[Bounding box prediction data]
#####

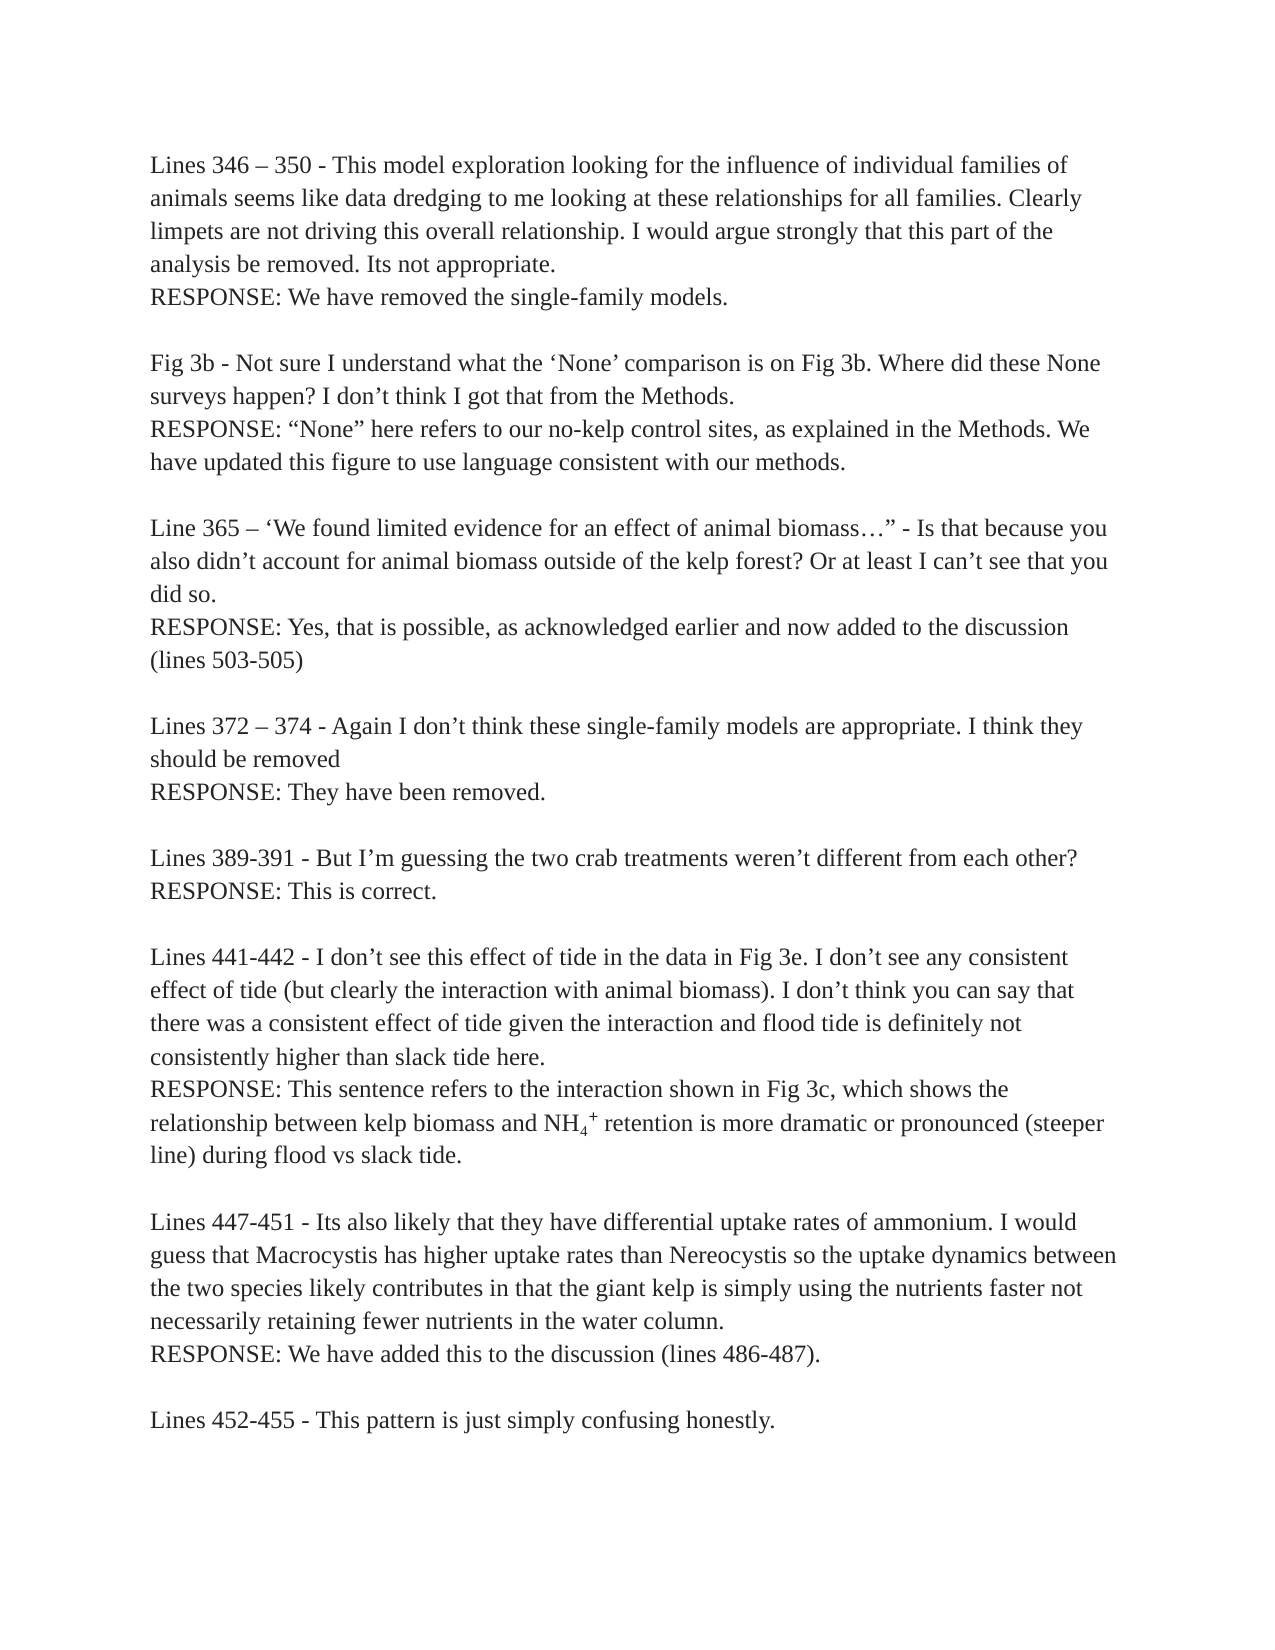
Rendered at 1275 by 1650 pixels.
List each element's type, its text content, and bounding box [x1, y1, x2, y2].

text RESPONSE: We have added this to the discussion (lines 486-487). Lines 452-455 - This pattern is just simply confusing honestly. [150, 1339, 1125, 1433]
text RESPONSE: They have been removed. Lines 389-391 - But I’m guessing the two crab treatments weren’t different from each other? [150, 777, 1125, 872]
text RESPONSE: We have removed the single-family models. Fig 3b - Not sure I understand what the ‘None’ comparison is on Fig 3b. Where did these None surveys happen? I don’t think I got that from the Methods. [150, 282, 1125, 410]
text RESPONSE: “None” here refers to our no-kelp control sites, as explained in the Methods. We have updated this figure to use language consistent with our methods. Line 365 – ‘We found limited evidence for an effect of animal biomass…” - Is that because you also didn’t account for animal biomass outside of the kelp forest? Or at least I can’t see that you did so. [150, 414, 1125, 608]
text RESPONSE: This is correct. Lines 441-442 - I don’t see this effect of tide in the data in Fig 3e. I don’t see any consistent effect of tide (but clearly the interaction with animal biomass). I don’t think you can say that there was a consistent effect of tide given the interaction and flood tide is definitely not consistently higher than slack tide here. [150, 876, 1125, 1070]
text Lines 447-451 - Its also likely that they have differential uptake rates of ammonium. I would guess that Macrocystis has higher uptake rates than Nereocystis so the uptake dynamics between the two species likely contributes in that the giant kelp is simply using the nutrients faster not necessarily retaining fewer nutrients in the water column. [150, 1174, 1125, 1334]
text RESPONSE: Yes, that is possible, as acknowledged earlier and now added to the discussion (lines 503-505) Lines 372 – 374 - Again I don’t think these single-family models are appropriate. I think they should be removed [150, 612, 1125, 773]
text RESPONSE: By abundance we mean the total number of animals/m2 as defined in the methods. Lines 346 – 350 - This model exploration looking for the influence of individual families of animals seems like data dredging to me looking at these relationships for all families. Clearly limpets are not driving this overall relationship. I would argue strongly that this part of the analysis be removed. Its not appropriate. [150, 150, 1125, 278]
text RESPONSE: This sentence refers to the interaction shown in Fig 3c, which shows the relationship between kelp biomass and NH₄⁺ retention is more dramatic or pronounced (steeper line) during flood vs slack tide. [150, 1074, 1125, 1169]
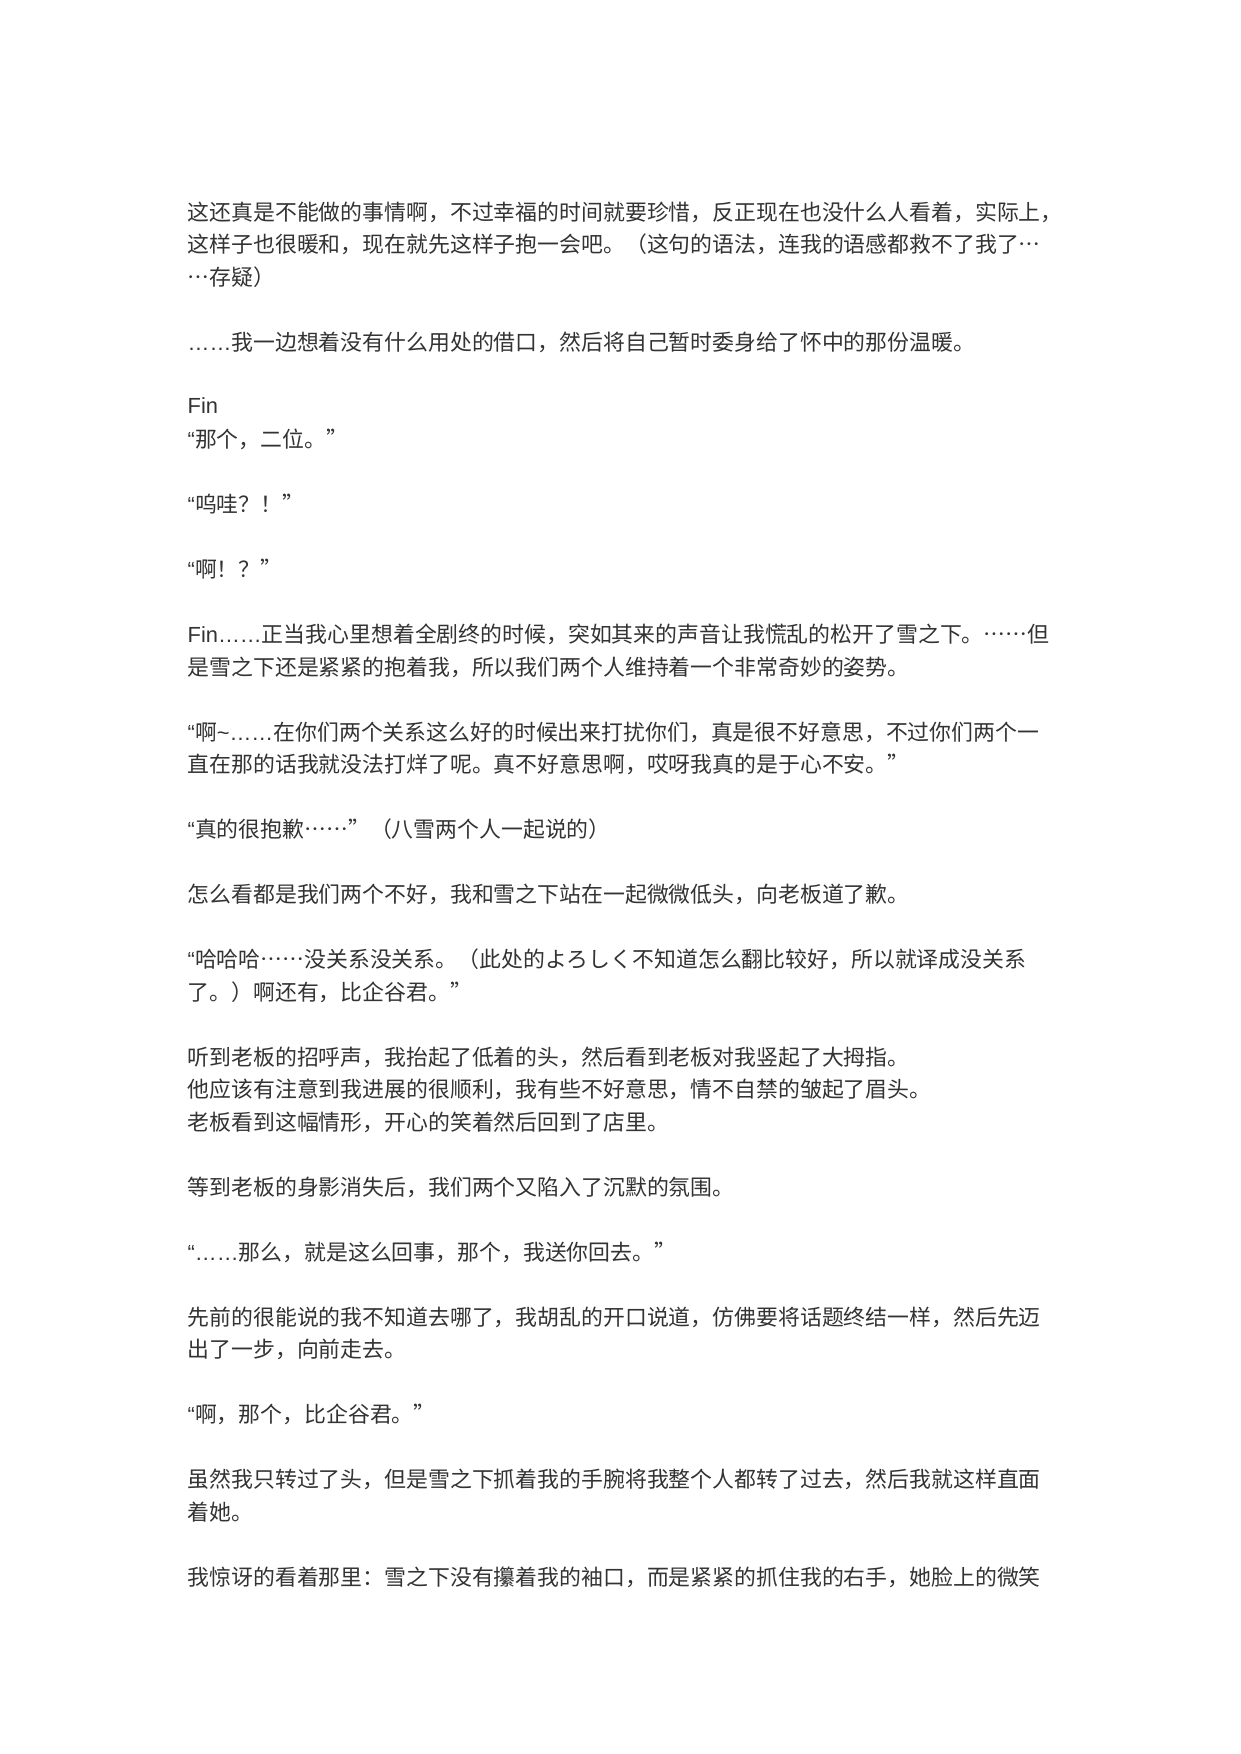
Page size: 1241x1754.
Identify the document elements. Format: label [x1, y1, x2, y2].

text [187, 422, 1053, 1592]
text [187, 162, 1053, 422]
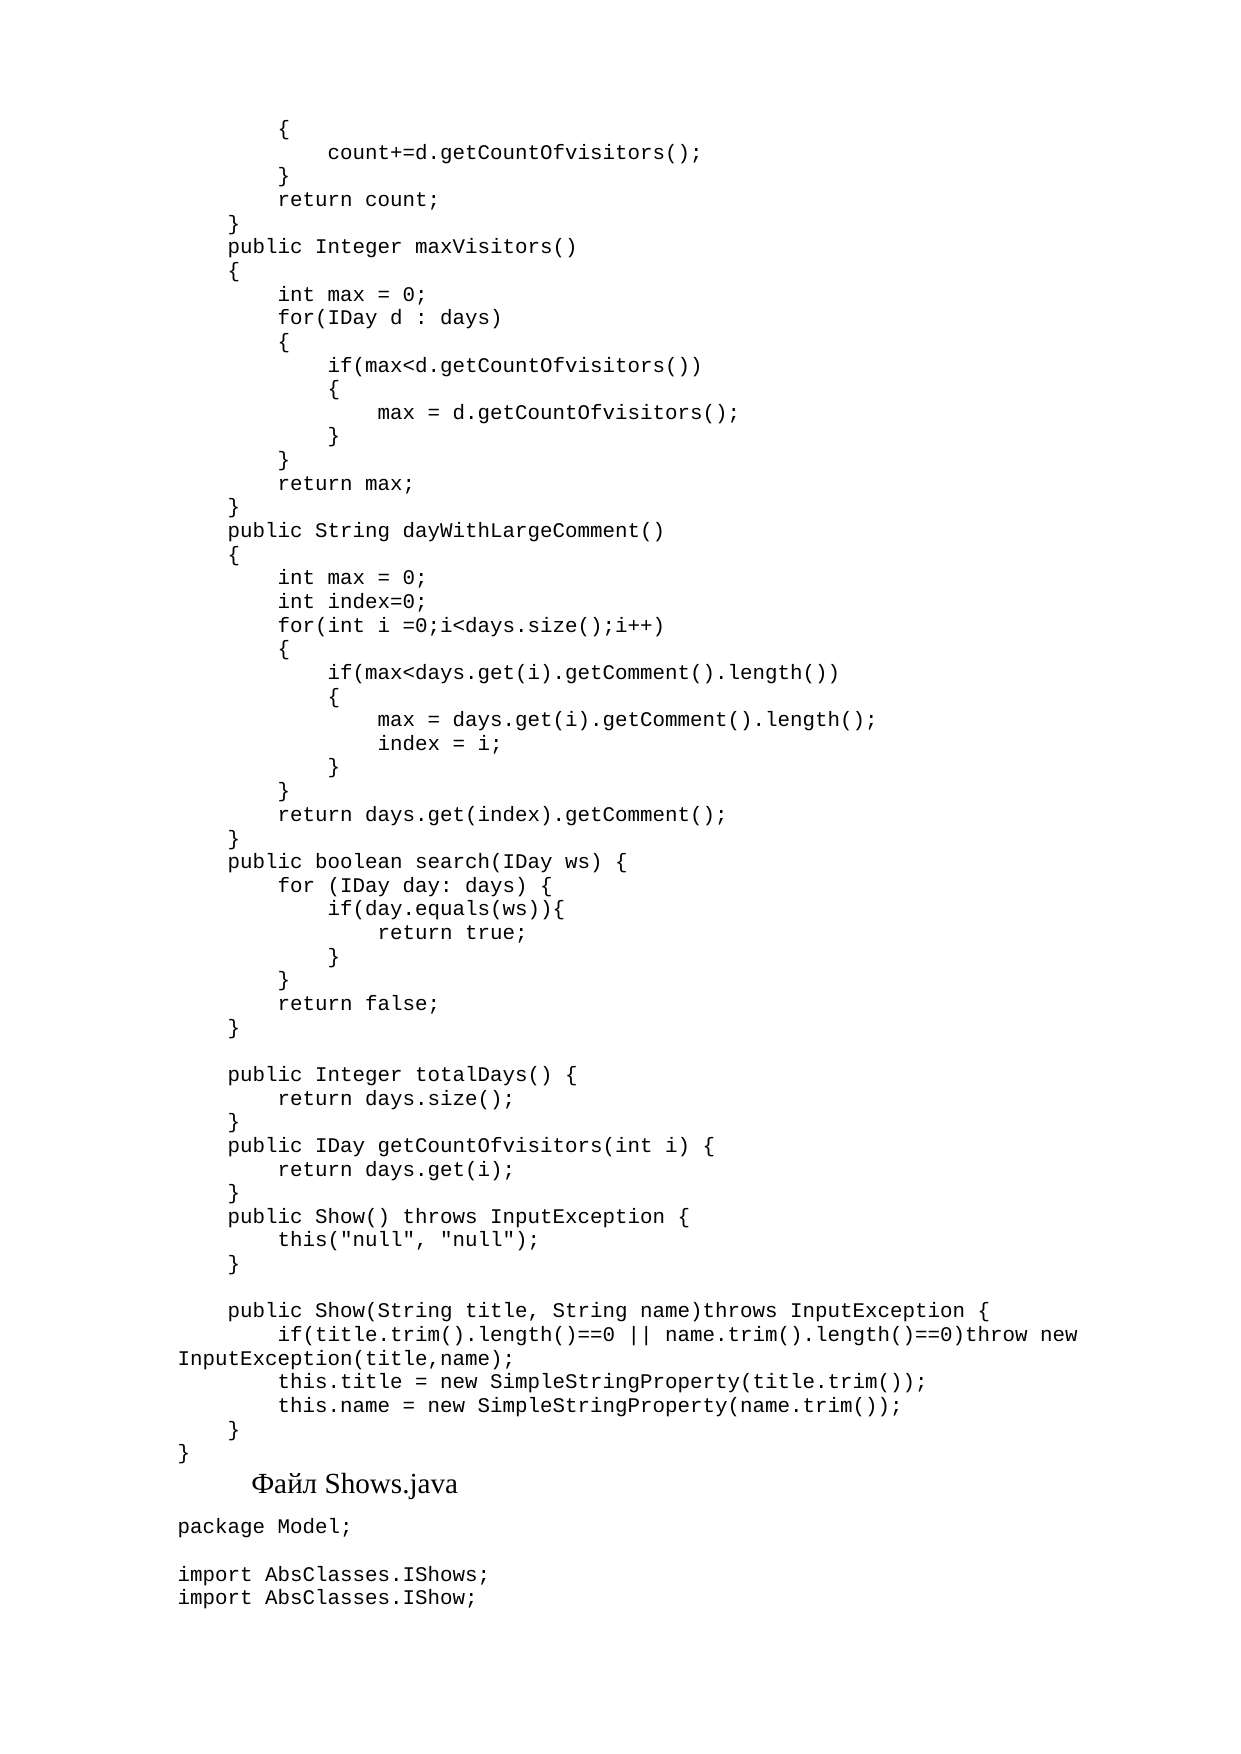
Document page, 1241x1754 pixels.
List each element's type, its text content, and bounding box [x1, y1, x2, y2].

text Файл Shows.java [177, 1466, 1152, 1499]
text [177, 118, 1152, 1466]
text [177, 1516, 1152, 1634]
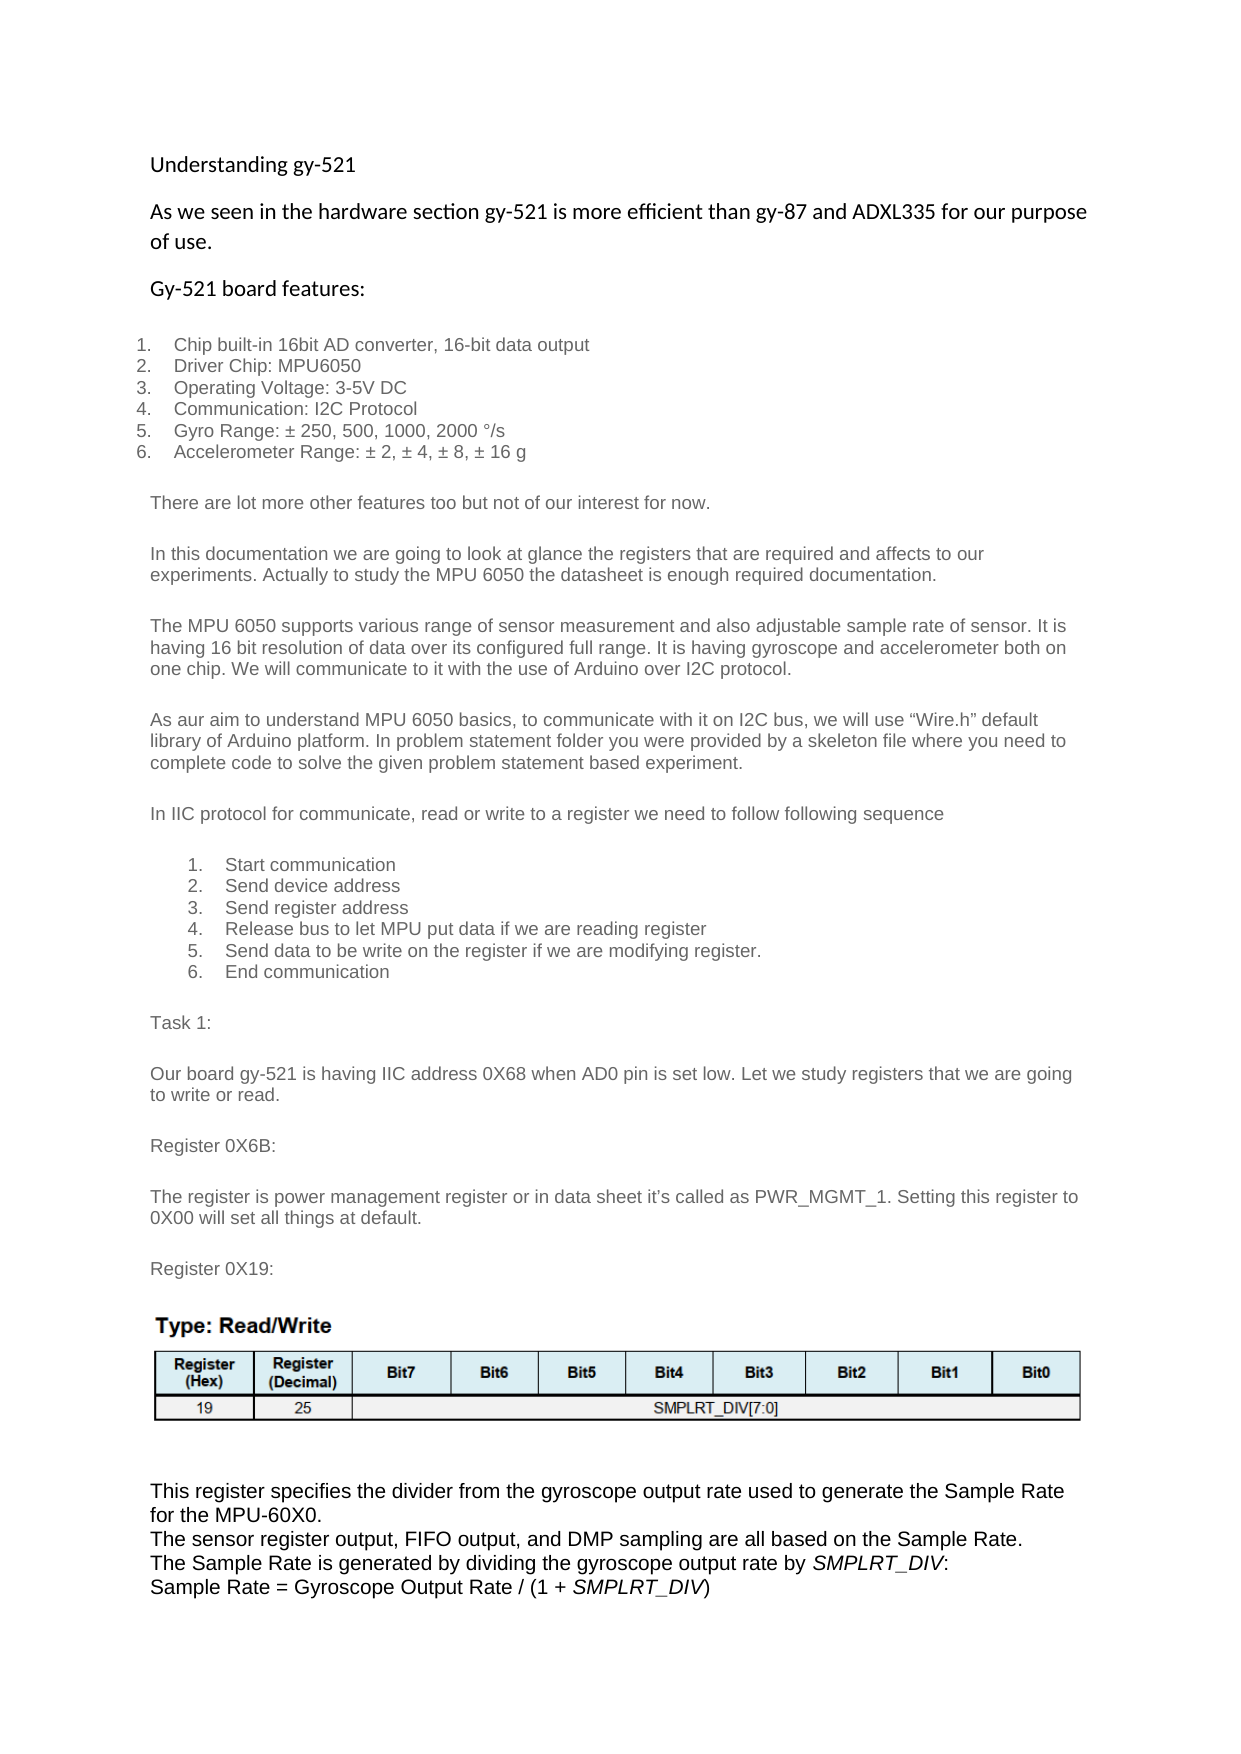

#####

• WORK ITEM:
Since the copy should hold text only, set down each record exactly and leave the pictures out.

• YOUR SOLUTION:
Rendered at 1275 by 1650 pixels.
List each element's type, its text content, and bounding box [x1, y1, x2, y2].

text RESPONSE: We have added this to the discussion (lines 486-487). Lines 452-455 - This pattern is just simply confusing honestly. [150, 1339, 1125, 1433]
text RESPONSE: They have been removed. Lines 389-391 - But I’m guessing the two crab treatments weren’t different from each other? [150, 777, 1125, 872]
text RESPONSE: We have removed the single-family models. Fig 3b - Not sure I understand what the ‘None’ comparison is on Fig 3b. Where did these None surveys happen? I don’t think I got that from the Methods. [150, 282, 1125, 410]
text RESPONSE: “None” here refers to our no-kelp control sites, as explained in the Methods. We have updated this figure to use language consistent with our methods. Line 365 – ‘We found limited evidence for an effect of animal biomass…” - Is that because you also didn’t account for animal biomass outside of the kelp forest? Or at least I can’t see that you did so. [150, 414, 1125, 608]
text RESPONSE: This is correct. Lines 441-442 - I don’t see this effect of tide in the data in Fig 3e. I don’t see any consistent effect of tide (but clearly the interaction with animal biomass). I don’t think you can say that there was a consistent effect of tide given the interaction and flood tide is definitely not consistently higher than slack tide here. [150, 876, 1125, 1070]
text Lines 447-451 - Its also likely that they have differential uptake rates of ammonium. I would guess that Macrocystis has higher uptake rates than Nereocystis so the uptake dynamics between the two species likely contributes in that the giant kelp is simply using the nutrients faster not necessarily retaining fewer nutrients in the water column. [150, 1174, 1125, 1334]
text RESPONSE: Yes, that is possible, as acknowledged earlier and now added to the discussion (lines 503-505) Lines 372 – 374 - Again I don’t think these single-family models are appropriate. I think they should be removed [150, 612, 1125, 773]
text RESPONSE: By abundance we mean the total number of animals/m2 as defined in the methods. Lines 346 – 350 - This model exploration looking for the influence of individual families of animals seems like data dredging to me looking at these relationships for all families. Clearly limpets are not driving this overall relationship. I would argue strongly that this part of the analysis be removed. Its not appropriate. [150, 150, 1125, 278]
text RESPONSE: This sentence refers to the interaction shown in Fig 3c, which shows the relationship between kelp biomass and NH₄⁺ retention is more dramatic or pronounced (steeper line) during flood vs slack tide. [150, 1074, 1125, 1169]
Page size: 1241x1754.
Identify the document elements. Format: label [x1, y1, x2, y2].

text [187, 422, 1053, 1592]
text [187, 162, 1053, 422]
Document page, 1241x1754 pixels.
List each element's type, its text content, and bounding box [x1, y1, x2, y2].

text Файл Shows.java [177, 1466, 1152, 1499]
text [177, 118, 1152, 1466]
text [177, 1516, 1152, 1634]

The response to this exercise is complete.